No stranger to controversy, Eaqub has been contributing to public debate on economic issues in New Zealand for many years.
He has worked in both the public and private sector as an economist and statistician, most notably at ANZ Bank in both New Zealand and Australia, Statistics New Zealand and Goldman Sachs JB Were. For six years until 2015, he was principal economist at the New Zealand Institute of Economic Research.
In other words, take heed.
But totally doable?
To bridge the ever-widening gap between NZ Super and the cost of living, the lump sum needed at retirement to cover the gap for single people at retirement in the city is $196,000 on the "no frills" lifestyle and $769,000 to have some choices. The figures are not that different for two-person households — $266,000 and $783,000, though they are a lot less in the provinces.

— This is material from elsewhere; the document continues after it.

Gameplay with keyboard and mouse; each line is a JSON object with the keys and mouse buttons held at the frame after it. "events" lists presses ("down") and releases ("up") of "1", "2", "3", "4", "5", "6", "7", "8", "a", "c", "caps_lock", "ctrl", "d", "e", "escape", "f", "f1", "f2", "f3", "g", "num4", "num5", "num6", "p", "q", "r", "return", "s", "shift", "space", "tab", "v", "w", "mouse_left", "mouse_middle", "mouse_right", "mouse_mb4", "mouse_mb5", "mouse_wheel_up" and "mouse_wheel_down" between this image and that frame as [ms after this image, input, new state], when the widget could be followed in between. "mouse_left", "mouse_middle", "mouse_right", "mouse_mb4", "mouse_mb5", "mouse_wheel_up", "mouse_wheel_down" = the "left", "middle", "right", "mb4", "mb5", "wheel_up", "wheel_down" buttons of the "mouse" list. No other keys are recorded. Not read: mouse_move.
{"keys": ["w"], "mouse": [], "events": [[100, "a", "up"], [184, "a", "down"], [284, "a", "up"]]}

But Eaqub says one of the reasons saving for retirement seems like an impossible task is because the retirement narrative is wrong.
“The financial industry is currently geared up to serve itself, not its customers. It’s entirely focused on saving for retirement, rather than what or how we actually spend. We need to change the language of retirement from needing to “save a lump sum” to figuring out "how much income we need”. How do you save half a million dollars for retirement? For most people, it sounds too big, so they think, why bother? But save $300 a week and that sounds a lot more accessible. And that’s the beauty of the Lifetime product, they tell you what your weekly income will be. It’s a solution we desperately need.”
So, what does ‘doable’ look like?
“It’s easy to save for retirement through KiwiSaver. It’s a wonderful thing. Come retirement day, that money’s just sitting there. But we’re not contributing enough, we’re trying to do so much with our money, we’re not saving enough or thinking enough about retirement. Nothing is more effective than compounding interest and regular contributions. That’s what will get you there.”
Set your retirement expectations.
“Get a sense of what sort of lifestyle you want in retirement. If you plan and your expectations are well set, then you won’t have the hardship. It shouldn’t be a time of stress and poverty.”
Control what you can.
“There are things that can happen to you and things that can happen to markets, so you need to manage the risks that you can control. Have life insurance and a will because you can control that. When it comes to market risk make sure you have your money diversified and matched to your investment horizons.
If you think you’ll need money for your rest home care, you can afford for it to be an aggressive fund because you’ve got time.”
And finally, ask for help, no matter who you are.
“No one really likes managing money right? We don’t really like talking about it. We just want there to be enough, which is fine as long as you’re prepared. That preparation is what’s missing.
Those who have sufficient savings should get independent financial advice. If it’s managed well it won’t run out. But I have plenty of smart, highly educated and well-paid friends who are not smart with their money, because they don’t get advice. It’s very amateur and I worry about that. It’s so much easier to outsource it to someone who can make you so much better off.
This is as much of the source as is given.